Imperial Amnesia on Remembrance Day

Imperial Amnesia on Remembrance Day
09/11/25 London, England (Credit: Henry Nicholls/AFP)

Salsabeel Yasir, BA History and International Relations

Every November, as Remembrance Day approaches, debates over the red poppy resurface. As poppies appear on lapels, so do controversies surrounding them. These criticisms have inspired the rise of the alternative white poppy, created by a pacifist movement to remember all victims of war, across nations. While these critiques are valid, and the white poppy addresses some of them, neither the red nor white poppy, nor most public discourse, confronts a more fundamental question about World War I (WWI): What was the war actually fought for? What did the soldiers and civilians we honour die for?

WWI was not fought for ‘freedom and democracy’; it was fought to protect and expand the Empire. Remembrance offers a simplified story of noble sacrifice, and the poppy has become a symbol that detaches the war from its political purpose.

In 1914, Britain joined the war after Germany invaded Belgium, citing a legal obligation to uphold Belgian neutrality. However, this was a convenient public justification rather than real motivation. The government was more focused on protecting imperial trade routes and naval supremacy in the face of Germany’s rapid military, naval, and colonial expansion. Had Germany defeated France and controlled the Channel coast, Britain’s empire would have been jeopardised, making it clear from the outset that Britain’s real motive in entering the war was to protect imperial interests, not to defend freedom.

Britain’s priorities during the war make it abundantly clear that its main concern was preserving imperial dominance. By declaring Egypt a protectorate and deploying troops to defend it, securing the Suez Canal became an early priority since it offered the shortest sea route to colonies and protectorates, essential for transporting resources from the Empire to Europe. 
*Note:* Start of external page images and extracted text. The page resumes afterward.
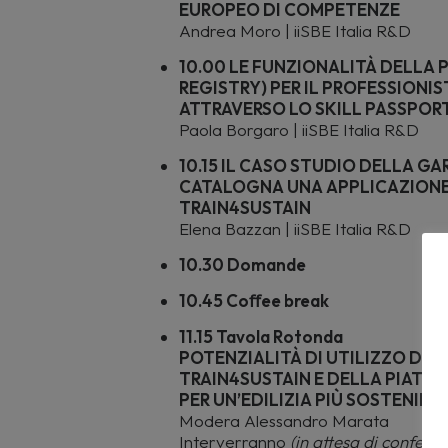
EUROPEO DI COMPETENZE
Andrea Moro | iiSBE Italia R&D
10.00 LE FUNZIONALITÀ DELLA 
REGISTRY) PER IL PROFESSIONI
ATTRAVERSO LO SKILL PASSPOR
Paola Borgaro | iiSBE Italia R&D
10.15 IL CASO STUDIO DELLA G
CATALOGNA UNA APPLICAZIONE
TRAIN4SUSTAIN
Elena Bazzan | iiSBE Italia R&D
10.30 Domande
10.45 Coﬀee break
11.15 Tavola Rotonda
POTENZIALITÀ DI UTILIZZO DE
TRAIN4SUSTAIN E DELLA PIATTA
PER UN’EDILIZIA PIÙ SOSTENIBIL
Modera Alessandro Marata
Interverranno
(in attesa di conferna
Millions of colonial subjects were made to fight and die in a war unrelated to their interests to preserve the Empire that governed and oppressed them. Over 1.3 million Indian soldiers were sent to fight on the frontlines, alongside recruited troops, often coercively, from African colonies.  While recent Remembrance has tried to honour colonial soldiers, their contributions are usually acknowledged symbolically, and are rarely framed as imperial exploitation.

If WWI had truly been about ‘freedom and democracy,’ the British Empire would have shrunk. Instead, it emerged at the peak of its imperial power, ruling a quarter of the world’s land and nearly 458 million people. Britain and France’s division of the Ottoman Empire under the Sykes-Picot Agreement in 1916 led to the creation of mandates in Palestine, Iraq, and Transjordan. These are effectively colonies, their borders and governance deliberately engineered for economic and imperial exploitation. Their legacies still shape the region today, especially in Palestine, where the British administration laid the foundation for the Israeli settler-colonial state. Without recognising WWI’s imperial legacy, we cannot understand how British policy continues to shape the region.

We say ‘lest we forget’, yet forgetting is built into Remembrance: forgetting empire, colonialism, and the millions who suffered under British rule. This is not an attack on individual soldiers, many of whom believed they were fighting for noble reasons or were forced into a war they did not comprehend; It is a critique of empire and its aims. Remembrance honours the dead but refuses to acknowledge the imperial project they died for.